* **Problem statement**: Output, verbatim and without pictures, the lines from the first line of the listing through the line containing "104: (229, 209)".
========================
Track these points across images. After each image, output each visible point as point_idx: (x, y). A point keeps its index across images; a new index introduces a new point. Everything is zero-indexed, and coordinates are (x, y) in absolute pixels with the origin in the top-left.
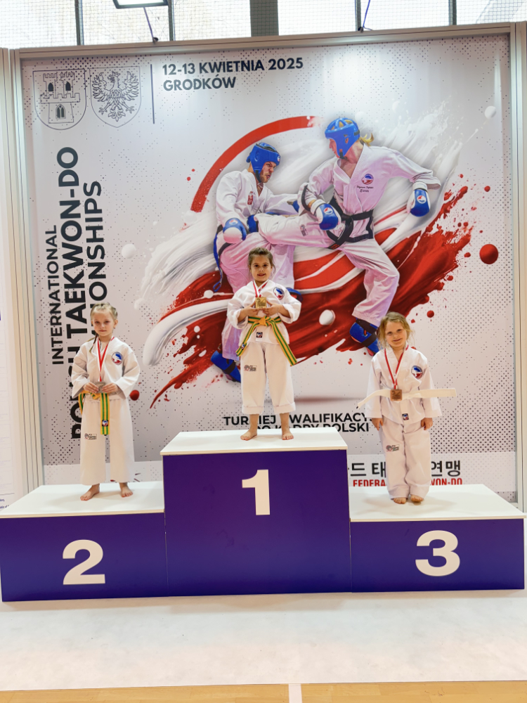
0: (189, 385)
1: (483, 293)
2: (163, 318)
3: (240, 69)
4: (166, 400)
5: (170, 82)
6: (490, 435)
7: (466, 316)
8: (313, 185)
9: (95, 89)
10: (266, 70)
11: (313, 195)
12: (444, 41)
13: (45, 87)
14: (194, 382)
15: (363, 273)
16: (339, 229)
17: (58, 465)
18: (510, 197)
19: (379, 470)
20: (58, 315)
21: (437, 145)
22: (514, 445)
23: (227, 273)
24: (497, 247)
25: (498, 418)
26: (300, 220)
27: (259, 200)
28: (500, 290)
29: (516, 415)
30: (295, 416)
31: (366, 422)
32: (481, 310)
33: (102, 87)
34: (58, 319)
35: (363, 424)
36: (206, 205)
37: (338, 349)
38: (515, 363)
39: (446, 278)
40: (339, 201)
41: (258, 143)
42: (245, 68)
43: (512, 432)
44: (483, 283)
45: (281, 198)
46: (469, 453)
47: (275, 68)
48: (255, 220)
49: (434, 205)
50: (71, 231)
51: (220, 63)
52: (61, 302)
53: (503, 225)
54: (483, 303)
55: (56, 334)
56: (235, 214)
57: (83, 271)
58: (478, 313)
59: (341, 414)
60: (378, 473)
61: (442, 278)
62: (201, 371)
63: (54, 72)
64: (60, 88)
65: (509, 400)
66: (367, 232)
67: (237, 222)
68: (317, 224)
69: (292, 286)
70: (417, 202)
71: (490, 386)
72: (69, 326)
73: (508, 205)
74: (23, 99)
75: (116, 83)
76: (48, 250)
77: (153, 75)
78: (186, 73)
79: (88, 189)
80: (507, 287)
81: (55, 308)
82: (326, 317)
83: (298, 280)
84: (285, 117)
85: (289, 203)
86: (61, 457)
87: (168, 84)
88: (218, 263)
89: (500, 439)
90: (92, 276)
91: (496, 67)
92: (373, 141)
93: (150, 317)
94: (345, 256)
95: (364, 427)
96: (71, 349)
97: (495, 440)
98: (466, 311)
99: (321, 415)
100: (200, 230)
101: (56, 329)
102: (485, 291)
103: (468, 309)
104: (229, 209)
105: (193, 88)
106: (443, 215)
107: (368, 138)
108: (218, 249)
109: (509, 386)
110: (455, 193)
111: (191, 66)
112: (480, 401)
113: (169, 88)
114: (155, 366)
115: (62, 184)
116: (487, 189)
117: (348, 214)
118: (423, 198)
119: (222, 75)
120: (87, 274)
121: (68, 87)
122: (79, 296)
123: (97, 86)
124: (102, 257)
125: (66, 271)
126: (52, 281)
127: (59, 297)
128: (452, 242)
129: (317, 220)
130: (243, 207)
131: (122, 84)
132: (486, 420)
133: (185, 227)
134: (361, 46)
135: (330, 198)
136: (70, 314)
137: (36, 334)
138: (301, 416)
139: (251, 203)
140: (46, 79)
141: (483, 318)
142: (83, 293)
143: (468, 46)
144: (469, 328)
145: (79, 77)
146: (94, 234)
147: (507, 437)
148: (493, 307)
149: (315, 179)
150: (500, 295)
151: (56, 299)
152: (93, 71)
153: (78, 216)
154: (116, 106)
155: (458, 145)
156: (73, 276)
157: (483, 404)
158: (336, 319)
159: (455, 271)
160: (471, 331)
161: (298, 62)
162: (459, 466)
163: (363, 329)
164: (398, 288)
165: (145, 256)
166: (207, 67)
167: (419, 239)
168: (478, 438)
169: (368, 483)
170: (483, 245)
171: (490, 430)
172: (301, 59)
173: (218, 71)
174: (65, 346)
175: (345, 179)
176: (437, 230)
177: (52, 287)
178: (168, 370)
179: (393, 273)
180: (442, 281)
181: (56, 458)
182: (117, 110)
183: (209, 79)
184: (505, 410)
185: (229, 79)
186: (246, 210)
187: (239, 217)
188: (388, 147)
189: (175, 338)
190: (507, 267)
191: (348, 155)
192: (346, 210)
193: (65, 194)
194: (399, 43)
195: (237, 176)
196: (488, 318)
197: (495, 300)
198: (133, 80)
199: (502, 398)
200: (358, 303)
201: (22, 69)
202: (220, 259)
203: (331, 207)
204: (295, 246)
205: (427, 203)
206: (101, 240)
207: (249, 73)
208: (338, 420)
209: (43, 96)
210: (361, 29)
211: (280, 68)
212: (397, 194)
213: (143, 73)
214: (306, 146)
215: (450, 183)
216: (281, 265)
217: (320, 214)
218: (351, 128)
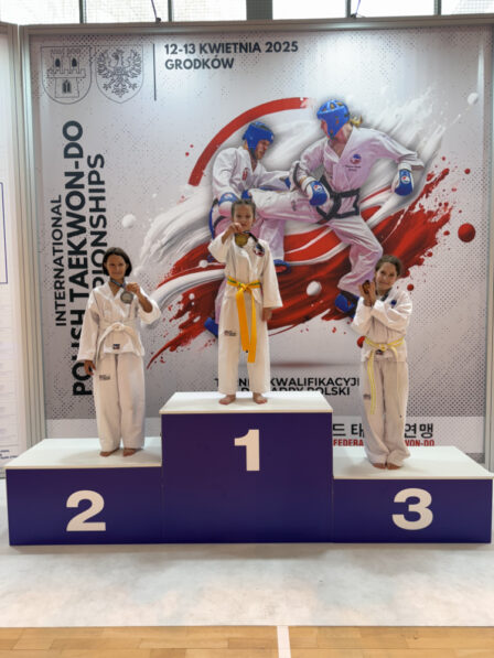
0: (183, 348)
1: (459, 269)
2: (160, 286)
3: (238, 50)
4: (162, 361)
5: (172, 61)
6: (461, 401)
7: (444, 290)
8: (304, 164)
9: (100, 66)
10: (263, 52)
11: (304, 172)
12: (431, 30)
13: (52, 63)
14: (188, 346)
15: (348, 249)
16: (328, 205)
17: (61, 420)
18: (488, 180)
19: (358, 431)
20: (61, 280)
21: (420, 128)
22: (483, 410)
24: (474, 226)
25: (469, 385)
26: (291, 196)
27: (254, 176)
28: (475, 267)
29: (486, 383)
30: (282, 380)
31: (347, 387)
32: (457, 285)
34: (61, 283)
35: (345, 388)
36: (204, 180)
37: (323, 318)
38: (486, 336)
39: (426, 254)
40: (328, 180)
41: (253, 122)
42: (242, 50)
43: (482, 398)
44: (460, 260)
45: (274, 175)
46: (441, 417)
47: (271, 51)
48: (249, 195)
49: (417, 185)
50: (75, 201)
51: (220, 44)
52: (64, 268)
53: (481, 206)
54: (459, 278)
55: (60, 298)
56: (229, 189)
57: (85, 239)
58: (455, 288)
59: (324, 379)
60: (357, 433)
61: (423, 253)
62: (195, 336)
63: (62, 48)
64: (66, 64)
65: (480, 369)
66: (353, 209)
67: (231, 197)
68: (307, 200)
69: (282, 258)
70: (401, 182)
71: (463, 356)
72: (71, 290)
73: (486, 187)
74: (31, 74)
75: (120, 60)
76: (53, 218)
77: (156, 54)
78: (186, 53)
79: (92, 162)
80: (482, 264)
81: (59, 273)
82: (313, 288)
84: (280, 98)
85: (281, 179)
86: (63, 412)
87: (169, 63)
88: (213, 234)
89: (470, 405)
90: (94, 244)
91: (479, 56)
92: (362, 124)
93: (148, 283)
94: (332, 233)
95: (346, 391)
96: (73, 312)
97: (466, 405)
98: (443, 285)
99: (305, 379)
100: (195, 204)
101: (60, 293)
102: (462, 267)
103: (446, 283)
104: (224, 184)
105: (193, 67)
106: (425, 195)
107: (357, 120)
109: (481, 357)
110: (437, 173)
111: (192, 46)
112: (453, 369)
113: (170, 67)
114: (152, 330)
115: (67, 156)
116: (468, 171)
117: (336, 192)
118: (407, 179)
119: (221, 55)
120: (89, 242)
121: (74, 63)
122: (82, 262)
123: (102, 63)
124: (104, 226)
125: (70, 239)
126: (57, 247)
127: (63, 263)
128: (433, 220)
129: (307, 196)
130: (238, 182)
131: (126, 62)
132: (457, 387)
133: (183, 200)
134: (353, 32)
135: (321, 176)
136: (72, 279)
137: (41, 297)
138: (287, 379)
139: (245, 179)
140: (53, 55)
141: (459, 292)
142: (85, 260)
143: (454, 35)
144: (445, 302)
145: (85, 53)
146: (97, 204)
147: (477, 403)
148: (468, 283)
149: (306, 157)
150: (475, 271)
151: (60, 264)
152: (98, 48)
153: (82, 186)
154: (120, 82)
155: (441, 129)
156: (77, 244)
157: (455, 372)
158: (322, 290)
159: (435, 248)
160: (447, 304)
161: (293, 45)
162: (431, 429)
163: (347, 300)
165: (144, 227)
166: (207, 48)
167: (402, 216)
168: (450, 403)
169: (347, 443)
170: (462, 224)
171: (462, 396)
172: (296, 42)
173: (218, 51)
174: (68, 309)
175: (335, 158)
176: (419, 209)
177: (56, 253)
178: (164, 335)
179: (377, 248)
180: (422, 257)
181: (58, 413)
182: (120, 86)
183: (208, 60)
184: (476, 378)
185: (227, 61)
186: (240, 184)
187: (233, 192)
188: (376, 129)
189: (171, 304)
190: (483, 246)
191: (338, 135)
192: (335, 188)
193: (70, 165)
194: (389, 31)
195: (232, 153)
196: (464, 292)
197: (471, 276)
198: (136, 58)
199: (474, 367)
201: (30, 45)
202: (214, 231)
203: (320, 185)
204: (285, 221)
205: (410, 182)
206: (104, 210)
207: (247, 54)
208: (321, 384)
209: (50, 71)
210: (354, 16)
211: (277, 51)
212: (383, 174)
213: (146, 52)
214: (299, 126)
215: (433, 165)
216: (272, 238)
217: (310, 191)
218: (342, 110)
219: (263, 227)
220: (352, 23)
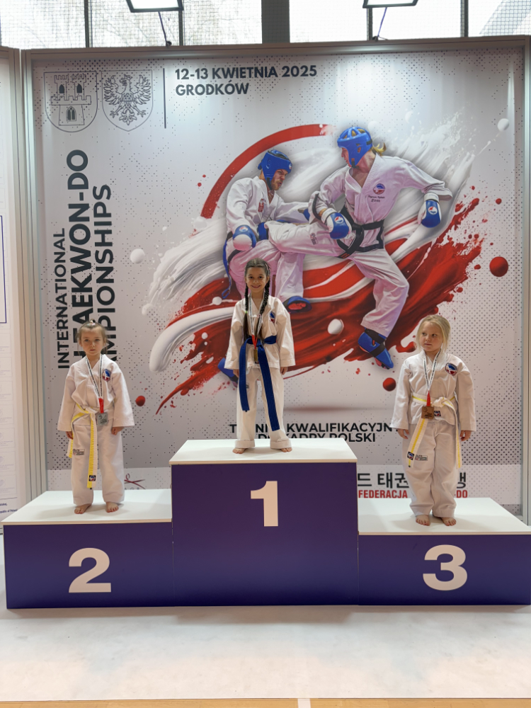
0: (195, 391)
1: (492, 306)
2: (170, 324)
3: (253, 75)
4: (172, 406)
5: (183, 86)
6: (497, 447)
7: (475, 328)
8: (324, 194)
9: (107, 92)
10: (280, 77)
11: (324, 203)
12: (458, 52)
13: (56, 89)
14: (201, 389)
15: (372, 284)
17: (63, 471)
18: (521, 210)
19: (385, 481)
20: (64, 319)
21: (449, 156)
22: (520, 458)
23: (236, 280)
24: (507, 260)
25: (504, 430)
26: (311, 228)
27: (270, 207)
28: (509, 303)
29: (522, 428)
30: (302, 425)
31: (372, 433)
32: (490, 323)
33: (114, 90)
34: (64, 323)
35: (370, 434)
36: (217, 211)
37: (346, 358)
38: (522, 377)
39: (455, 290)
40: (350, 211)
41: (270, 150)
42: (258, 75)
43: (518, 445)
44: (492, 296)
45: (292, 206)
46: (475, 465)
47: (289, 76)
48: (265, 227)
49: (445, 216)
50: (80, 235)
51: (234, 69)
52: (68, 306)
53: (514, 238)
54: (492, 315)
55: (63, 338)
56: (245, 222)
57: (90, 276)
58: (487, 325)
59: (348, 424)
60: (384, 484)
61: (452, 289)
62: (208, 378)
63: (67, 74)
64: (71, 90)
65: (516, 413)
66: (378, 242)
67: (247, 229)
68: (328, 233)
69: (301, 294)
70: (428, 213)
71: (497, 399)
73: (519, 218)
74: (34, 100)
75: (128, 86)
76: (56, 253)
77: (166, 79)
78: (198, 78)
79: (98, 193)
80: (517, 300)
81: (62, 312)
82: (335, 326)
83: (307, 288)
84: (298, 125)
85: (300, 211)
86: (65, 462)
87: (180, 88)
88: (228, 269)
89: (506, 452)
90: (100, 280)
91: (510, 79)
92: (385, 151)
93: (158, 322)
94: (355, 265)
95: (371, 437)
96: (76, 354)
97: (502, 452)
98: (475, 323)
99: (327, 424)
100: (209, 237)
101: (63, 333)
102: (495, 303)
103: (477, 321)
104: (239, 216)
105: (205, 93)
106: (453, 227)
107: (380, 147)
108: (228, 255)
109: (517, 399)
110: (466, 205)
111: (204, 71)
112: (487, 413)
113: (182, 92)
114: (162, 373)
115: (71, 187)
116: (499, 201)
117: (359, 224)
118: (434, 209)
119: (235, 81)
120: (95, 278)
121: (80, 89)
122: (86, 300)
123: (109, 89)
124: (111, 262)
125: (73, 275)
126: (59, 284)
127: (66, 301)
128: (463, 253)
129: (328, 229)
130: (253, 214)
131: (134, 88)
132: (492, 433)
133: (195, 233)
134: (375, 55)
135: (342, 207)
136: (76, 318)
137: (42, 338)
138: (307, 425)
139: (262, 211)
140: (57, 81)
141: (492, 330)
142: (90, 297)
143: (482, 58)
144: (477, 340)
145: (90, 79)
146: (103, 238)
147: (513, 449)
148: (502, 320)
149: (326, 188)
150: (509, 308)
151: (63, 302)
152: (104, 73)
153: (87, 219)
154: (128, 109)
155: (470, 156)
156: (81, 280)
157: (490, 416)
158: (344, 328)
159: (465, 283)
160: (480, 343)
161: (311, 70)
162: (464, 478)
163: (371, 341)
164: (408, 299)
165: (154, 261)
166: (220, 73)
167: (429, 249)
168: (484, 450)
169: (374, 494)
170: (494, 257)
171: (497, 443)
172: (315, 66)
173: (232, 76)
174: (71, 350)
175: (356, 188)
176: (448, 241)
177: (59, 290)
178: (175, 376)
179: (402, 284)
180: (451, 292)
181: (60, 462)
182: (128, 113)
183: (222, 85)
184: (511, 423)
185: (242, 85)
186: (257, 216)
187: (249, 224)
188: (401, 156)
189: (183, 344)
190: (516, 280)
191: (361, 164)
192: (357, 219)
193: (74, 196)
194: (413, 54)
195: (248, 183)
196: (497, 330)
197: (504, 313)
198: (145, 83)
199: (509, 411)
200: (367, 313)
201: (33, 70)
202: (229, 266)
203: (342, 217)
204: (304, 255)
205: (438, 213)
206: (110, 244)
207: (262, 79)
208: (345, 430)
209: (54, 98)
210: (376, 38)
211: (294, 75)
212: (408, 205)
213: (155, 78)
214: (318, 155)
215: (461, 195)
216: (290, 273)
217: (330, 223)
218: (364, 137)
219: (281, 261)
220: (374, 45)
========================
* **Exercise solution**:
Track these points across images. After each image, output each visible point as point_idx: (x, y). A point keeps its index across images; a new index introduces a new point. Everything is zero-indexed, and coordinates are (x, y) in absolute pixels with the origin in the top-left.
0: (189, 385)
1: (483, 293)
2: (163, 318)
3: (240, 69)
4: (166, 400)
5: (170, 82)
6: (490, 435)
7: (466, 316)
8: (313, 185)
9: (95, 89)
10: (266, 70)
11: (313, 195)
12: (444, 41)
13: (45, 87)
14: (194, 382)
15: (363, 273)
16: (339, 229)
17: (58, 465)
18: (510, 197)
19: (379, 470)
20: (58, 315)
21: (437, 145)
22: (514, 445)
23: (227, 273)
24: (497, 247)
25: (498, 418)
26: (300, 220)
27: (259, 200)
28: (500, 290)
29: (516, 415)
30: (295, 416)
31: (366, 422)
32: (481, 310)
33: (102, 87)
34: (58, 319)
35: (363, 424)
36: (206, 205)
37: (338, 349)
38: (515, 363)
39: (446, 278)
40: (339, 201)
41: (258, 143)
42: (245, 68)
43: (512, 432)
44: (483, 283)
45: (281, 198)
46: (469, 453)
47: (275, 68)
48: (255, 220)
49: (434, 205)
50: (71, 231)
51: (220, 63)
52: (61, 302)
53: (503, 225)
54: (483, 303)
55: (56, 334)
56: (235, 214)
57: (83, 271)
58: (478, 313)
59: (341, 414)
60: (378, 473)
61: (442, 278)
62: (201, 371)
63: (54, 72)
64: (60, 88)
65: (509, 400)
66: (367, 232)
67: (237, 222)
68: (317, 224)
69: (292, 286)
70: (417, 202)
71: (490, 386)
72: (69, 326)
73: (508, 205)
74: (23, 99)
75: (116, 83)
76: (48, 250)
77: (153, 75)
78: (186, 73)
79: (88, 189)
80: (507, 287)
81: (55, 308)
82: (326, 317)
83: (298, 280)
84: (285, 117)
85: (289, 203)
86: (61, 457)
87: (168, 84)
88: (218, 263)
89: (500, 439)
90: (92, 276)
91: (496, 67)
92: (373, 141)
93: (150, 317)
94: (345, 256)
95: (364, 427)
96: (71, 349)
97: (495, 440)
98: (466, 311)
99: (321, 415)
100: (200, 230)
101: (56, 329)
102: (485, 291)
103: (468, 309)
104: (229, 209)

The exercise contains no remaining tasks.